>> START Extract to read

What happens if FC-GPR is not filed within 30 days of share allotment?

+

Late filing is a FEMA contravention under Section 13. The company must apply to RBI for compounding, paying a fee that includes a base amount plus 0.075 percent per month of the FDI value. Until the contravention is compounded, the company cannot complete subsequent RBI transactions including FLA return, ECB filings, or dividend repatriation.

Q02

Is FC-GPR required for every capital infusion, or only the first one?

+

FC-GPR is required for every issue of capital instruments to a person resident outside India. Each fresh allotment of equity, preference shares, convertible debentures or warrants triggers a separate FC-GPR within 30 days. Conversion of debentures to equity also requires a fresh FC-GPR filing.

Q03

Who can file FC-GPR - the company, the bank, or the CA?

+

The Indian company is the responsible filer through the FIRMS portal. The Authorised Dealer (AD) bank that received the inward remittance provides the FIRC. A Chartered Accountant certifies the share pricing under FEMA pricing guidelines. Most GCCs delegate the end-to-end process to a compliance partner; IRPR Network handles all three coordination points.

Q04

What documents must accompany an FC-GPR filing?

+

FIRC from the AD bank, KYC of the foreign investor, board resolution authorising allotment, CA certificate on pricing, copy of the share allotment letter, and the e-Form FC-GPR generated from FIRMS. For convertible instruments, additional pricing valuation reports are required.

>> END Extract to read
>> START Given material

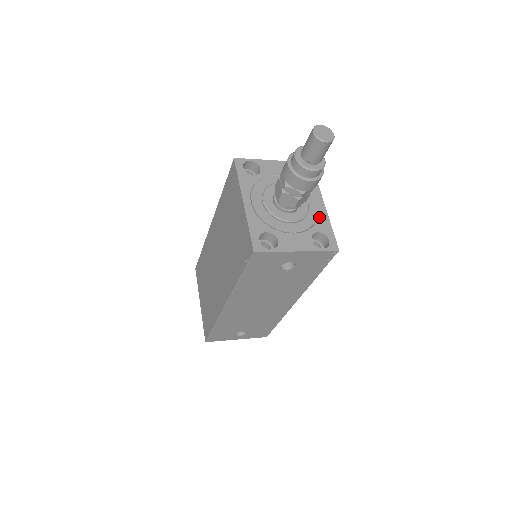
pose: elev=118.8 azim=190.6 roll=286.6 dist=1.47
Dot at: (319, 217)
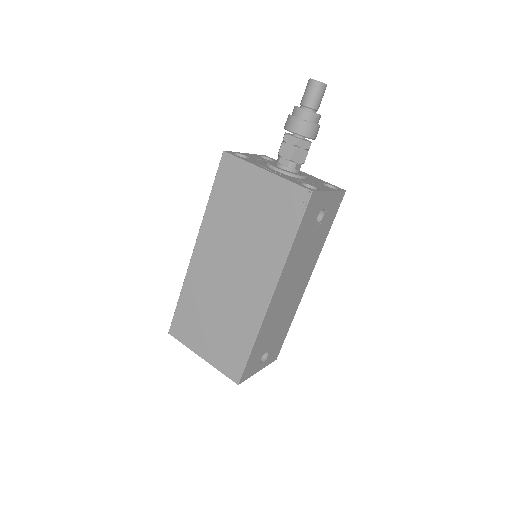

>> END Given material

### Goal
In the FC-GPR text, which party provides the FIRC? The material has no connection to the text.

### Exercise response
The Authorised Dealer (AD) bank that received the inward remittance provides the FIRC.